Dear Financial Voice Reader,

Wednesday 09th September 2015 07:15 EDT
 

As the markets stay volatile, maybe we should look at some insider trading? – where the ‘insider’ is a director of a company.

Many investors like to buy shares in companies in which the directors themselves are buying stock. The theory is simple: directors should know more about their own companies than outsiders. Therefore, if the directors are buying shares this should signal the company is doing well and that the share price will rise.
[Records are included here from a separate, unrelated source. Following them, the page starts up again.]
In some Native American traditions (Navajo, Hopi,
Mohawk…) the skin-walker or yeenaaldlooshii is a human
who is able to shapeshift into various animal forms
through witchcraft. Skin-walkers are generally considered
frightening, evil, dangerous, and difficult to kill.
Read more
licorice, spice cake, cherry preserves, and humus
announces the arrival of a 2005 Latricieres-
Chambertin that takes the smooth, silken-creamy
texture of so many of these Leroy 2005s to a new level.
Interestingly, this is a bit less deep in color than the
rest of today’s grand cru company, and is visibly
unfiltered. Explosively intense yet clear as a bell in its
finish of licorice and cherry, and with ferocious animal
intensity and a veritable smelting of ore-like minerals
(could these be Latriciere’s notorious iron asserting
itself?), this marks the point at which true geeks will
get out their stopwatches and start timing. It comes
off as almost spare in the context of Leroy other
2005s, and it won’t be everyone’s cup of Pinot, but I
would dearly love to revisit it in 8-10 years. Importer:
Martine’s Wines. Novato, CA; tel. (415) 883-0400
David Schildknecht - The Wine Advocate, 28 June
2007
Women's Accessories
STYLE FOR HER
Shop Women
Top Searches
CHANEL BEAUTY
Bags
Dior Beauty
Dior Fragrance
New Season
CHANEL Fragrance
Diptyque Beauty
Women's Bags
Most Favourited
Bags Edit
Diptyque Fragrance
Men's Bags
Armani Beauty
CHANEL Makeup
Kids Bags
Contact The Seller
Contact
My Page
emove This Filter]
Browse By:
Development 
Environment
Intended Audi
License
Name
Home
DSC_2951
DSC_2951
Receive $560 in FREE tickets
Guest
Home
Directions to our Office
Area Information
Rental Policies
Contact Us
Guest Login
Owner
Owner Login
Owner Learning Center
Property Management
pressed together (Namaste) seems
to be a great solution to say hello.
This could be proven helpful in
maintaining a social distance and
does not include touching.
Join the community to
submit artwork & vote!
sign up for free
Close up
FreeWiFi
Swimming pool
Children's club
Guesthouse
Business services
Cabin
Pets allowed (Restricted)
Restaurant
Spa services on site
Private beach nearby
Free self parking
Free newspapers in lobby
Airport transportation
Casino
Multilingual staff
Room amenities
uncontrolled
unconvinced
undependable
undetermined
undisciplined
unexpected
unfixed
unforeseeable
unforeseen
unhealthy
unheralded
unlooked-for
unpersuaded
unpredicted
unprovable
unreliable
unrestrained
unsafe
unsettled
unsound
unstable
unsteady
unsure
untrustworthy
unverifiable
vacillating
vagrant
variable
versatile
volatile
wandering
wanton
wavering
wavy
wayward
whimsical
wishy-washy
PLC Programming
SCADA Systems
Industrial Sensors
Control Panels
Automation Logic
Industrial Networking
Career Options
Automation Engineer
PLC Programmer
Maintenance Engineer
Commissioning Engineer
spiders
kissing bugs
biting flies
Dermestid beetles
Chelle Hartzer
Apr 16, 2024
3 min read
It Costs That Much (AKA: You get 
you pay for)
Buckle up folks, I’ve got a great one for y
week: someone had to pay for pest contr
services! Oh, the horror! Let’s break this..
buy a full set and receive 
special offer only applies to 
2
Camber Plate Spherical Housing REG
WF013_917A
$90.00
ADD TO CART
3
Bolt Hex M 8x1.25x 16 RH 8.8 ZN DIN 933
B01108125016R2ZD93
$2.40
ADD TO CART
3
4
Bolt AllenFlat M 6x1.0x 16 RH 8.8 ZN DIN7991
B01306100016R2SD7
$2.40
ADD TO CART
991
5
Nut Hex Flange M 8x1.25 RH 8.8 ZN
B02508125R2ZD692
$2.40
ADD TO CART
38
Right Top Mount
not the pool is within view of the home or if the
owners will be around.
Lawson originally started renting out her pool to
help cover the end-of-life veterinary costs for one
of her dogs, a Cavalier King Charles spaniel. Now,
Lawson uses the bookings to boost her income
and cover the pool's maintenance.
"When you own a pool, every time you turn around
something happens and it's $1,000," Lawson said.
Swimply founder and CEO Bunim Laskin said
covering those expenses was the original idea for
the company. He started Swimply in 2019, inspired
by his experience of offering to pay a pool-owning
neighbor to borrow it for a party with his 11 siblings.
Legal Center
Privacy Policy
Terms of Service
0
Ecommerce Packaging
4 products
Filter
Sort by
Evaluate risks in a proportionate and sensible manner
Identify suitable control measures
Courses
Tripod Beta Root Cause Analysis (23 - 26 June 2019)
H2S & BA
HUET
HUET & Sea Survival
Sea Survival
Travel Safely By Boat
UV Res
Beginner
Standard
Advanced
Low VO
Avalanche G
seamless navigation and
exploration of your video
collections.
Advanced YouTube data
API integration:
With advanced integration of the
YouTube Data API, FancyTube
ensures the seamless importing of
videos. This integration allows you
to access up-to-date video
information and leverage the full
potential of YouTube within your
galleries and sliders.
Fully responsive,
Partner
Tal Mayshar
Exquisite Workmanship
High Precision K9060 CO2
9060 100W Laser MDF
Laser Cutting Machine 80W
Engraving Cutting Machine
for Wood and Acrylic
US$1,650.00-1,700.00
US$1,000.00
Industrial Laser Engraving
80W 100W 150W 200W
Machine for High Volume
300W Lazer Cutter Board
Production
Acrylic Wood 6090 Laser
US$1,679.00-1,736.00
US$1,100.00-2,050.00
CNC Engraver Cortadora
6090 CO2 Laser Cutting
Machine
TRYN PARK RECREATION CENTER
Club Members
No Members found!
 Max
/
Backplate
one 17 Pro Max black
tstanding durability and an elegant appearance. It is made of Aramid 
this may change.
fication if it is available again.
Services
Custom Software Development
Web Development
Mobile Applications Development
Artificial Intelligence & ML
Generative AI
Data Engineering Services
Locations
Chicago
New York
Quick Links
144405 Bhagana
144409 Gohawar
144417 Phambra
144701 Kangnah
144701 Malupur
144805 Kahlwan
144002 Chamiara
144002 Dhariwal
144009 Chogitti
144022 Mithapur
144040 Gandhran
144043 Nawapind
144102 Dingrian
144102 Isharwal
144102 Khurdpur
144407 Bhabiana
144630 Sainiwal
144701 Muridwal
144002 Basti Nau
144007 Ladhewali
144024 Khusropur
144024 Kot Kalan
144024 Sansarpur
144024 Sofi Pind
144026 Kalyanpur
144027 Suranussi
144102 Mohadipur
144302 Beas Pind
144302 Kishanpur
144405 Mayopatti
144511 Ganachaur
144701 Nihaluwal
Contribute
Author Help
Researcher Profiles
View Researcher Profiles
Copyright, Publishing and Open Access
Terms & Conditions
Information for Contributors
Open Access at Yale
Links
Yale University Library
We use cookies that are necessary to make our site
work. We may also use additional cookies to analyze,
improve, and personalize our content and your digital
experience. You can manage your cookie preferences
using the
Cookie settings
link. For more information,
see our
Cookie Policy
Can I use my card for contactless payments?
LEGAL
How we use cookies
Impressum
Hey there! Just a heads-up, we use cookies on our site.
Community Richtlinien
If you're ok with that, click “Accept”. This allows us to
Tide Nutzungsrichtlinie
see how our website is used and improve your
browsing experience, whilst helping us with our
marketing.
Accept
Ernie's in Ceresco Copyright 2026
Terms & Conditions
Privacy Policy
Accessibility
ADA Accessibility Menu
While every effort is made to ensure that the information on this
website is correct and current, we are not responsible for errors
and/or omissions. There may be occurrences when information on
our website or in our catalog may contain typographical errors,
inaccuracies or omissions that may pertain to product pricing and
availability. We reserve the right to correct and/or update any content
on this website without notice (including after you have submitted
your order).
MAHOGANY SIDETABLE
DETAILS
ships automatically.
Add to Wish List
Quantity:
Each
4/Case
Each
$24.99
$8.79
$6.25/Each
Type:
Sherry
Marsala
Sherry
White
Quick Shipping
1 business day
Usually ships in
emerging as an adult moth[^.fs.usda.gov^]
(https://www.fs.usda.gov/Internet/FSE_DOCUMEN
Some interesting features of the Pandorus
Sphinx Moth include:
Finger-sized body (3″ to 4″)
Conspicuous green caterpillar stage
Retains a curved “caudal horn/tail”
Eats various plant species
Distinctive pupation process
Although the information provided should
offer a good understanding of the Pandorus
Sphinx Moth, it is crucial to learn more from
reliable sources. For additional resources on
And if they’re selling shares, well surely it’s time to bail out.

The internet makes tracking such directors’ dealings easier than ever – easier to get the information, easier to track purchase or sale trends, and quicker and easier to react to these signals.

In fact, there’s only one problem with this theory: it doesn’t work.

My conclusion? If directors’ dealings do work as a signal, they don’t work in an obvious, easy or straightforward way. Which is a good reasons not to use it at all.

Closer inspection reveals why directors dealings don’t work as a signal. Directors could be buying shares not because of faith in a rising share price, but because the company expects new directors to do this (just as a new worker is expected to ‘volunteer’ overtime). It could also be that the share price has fallen sharply and they’re buying stock as a public statement of confidence in the company. Equally, it could be part of their estate planning, tax re-organisation, or an exercise of options. These purchases are hardly calculated moves based on the director’s belief in a share price rise.

But although directors’ purchases are not a good signal to buy their stock, perhaps their sales are a good reason to sell it. After all, isn’t the director saying his money is better off elsewhere?

Not so. Wharton’s Andrew Metrick and Harvard’s Leslie Jeng constructed a hypothetical portfolio of all ‘insider’ (the US term for high ranking corporate officers including directors) sales over a 10-year period ending in 1996. The portfolio merely performed in line with the market. You might as well have ignored directors’ sales altogether.

And Professor Josef Lakonishok, Illinois University, came to the same conclusion when he examined directors’ share sales. He found that executives are twice as likely to sell their company’s stock as buy it, simply because many receive their pay in options. And the timing is random, too – more likely prompted by the need to raise cash to make a down payment on a new car than doubts about the company’s future share performance.

So if neither directors’ buying nor their selling is a signal for the net trader to do the same, perhaps we should do the reverse - buy when they sell and sell when they buy? Evidence for this comes from a test by Business 2.0 magazine, which found that a portfolio of 100 stocks with the most insider selling actually gained 40 percent over 12 months.